**** AVAILABLE RECORDS
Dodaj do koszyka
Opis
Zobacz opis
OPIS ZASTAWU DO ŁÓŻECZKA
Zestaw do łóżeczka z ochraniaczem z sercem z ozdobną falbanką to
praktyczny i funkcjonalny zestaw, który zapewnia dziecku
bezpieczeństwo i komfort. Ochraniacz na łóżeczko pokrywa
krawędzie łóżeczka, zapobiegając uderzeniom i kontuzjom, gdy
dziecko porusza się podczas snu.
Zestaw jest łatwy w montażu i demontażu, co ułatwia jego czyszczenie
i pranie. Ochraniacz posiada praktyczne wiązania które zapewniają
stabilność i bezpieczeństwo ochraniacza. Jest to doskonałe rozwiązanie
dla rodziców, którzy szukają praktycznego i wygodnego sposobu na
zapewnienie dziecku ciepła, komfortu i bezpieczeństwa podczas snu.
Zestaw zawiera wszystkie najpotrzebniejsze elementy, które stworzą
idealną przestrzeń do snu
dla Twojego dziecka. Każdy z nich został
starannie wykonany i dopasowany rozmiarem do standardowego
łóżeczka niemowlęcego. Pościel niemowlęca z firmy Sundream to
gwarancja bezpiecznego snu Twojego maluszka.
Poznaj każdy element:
********
**** AVAILABLE RECORDS
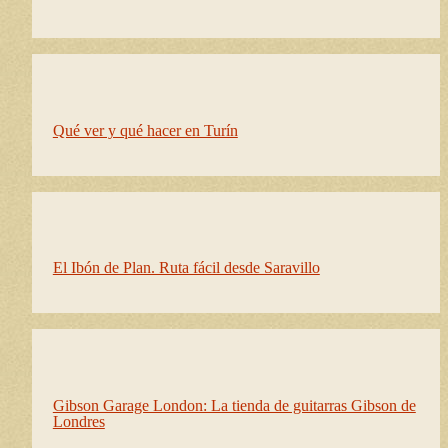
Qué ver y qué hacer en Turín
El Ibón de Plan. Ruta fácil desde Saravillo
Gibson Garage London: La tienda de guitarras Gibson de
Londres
********
**** AVAILABLE RECORDS
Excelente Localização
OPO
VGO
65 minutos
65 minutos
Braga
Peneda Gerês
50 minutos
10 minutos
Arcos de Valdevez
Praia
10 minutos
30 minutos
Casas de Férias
********
» JOB:
From the listing above, the lines starting with the one that has "Dodaj do koszyka" and running through the one that has "Zestaw jest łatwy" should be copied exactly, ends included.

» EXERCISE SOLUTION:
Dodaj do koszyka
Opis
Zobacz opis
OPIS ZASTAWU DO ŁÓŻECZKA
Zestaw do łóżeczka z ochraniaczem z sercem z ozdobną falbanką to
praktyczny i funkcjonalny zestaw, który zapewnia dziecku
bezpieczeństwo i komfort. Ochraniacz na łóżeczko pokrywa
krawędzie łóżeczka, zapobiegając uderzeniom i kontuzjom, gdy
dziecko porusza się podczas snu.
Zestaw jest łatwy w montażu i demontażu, co ułatwia jego czyszczenie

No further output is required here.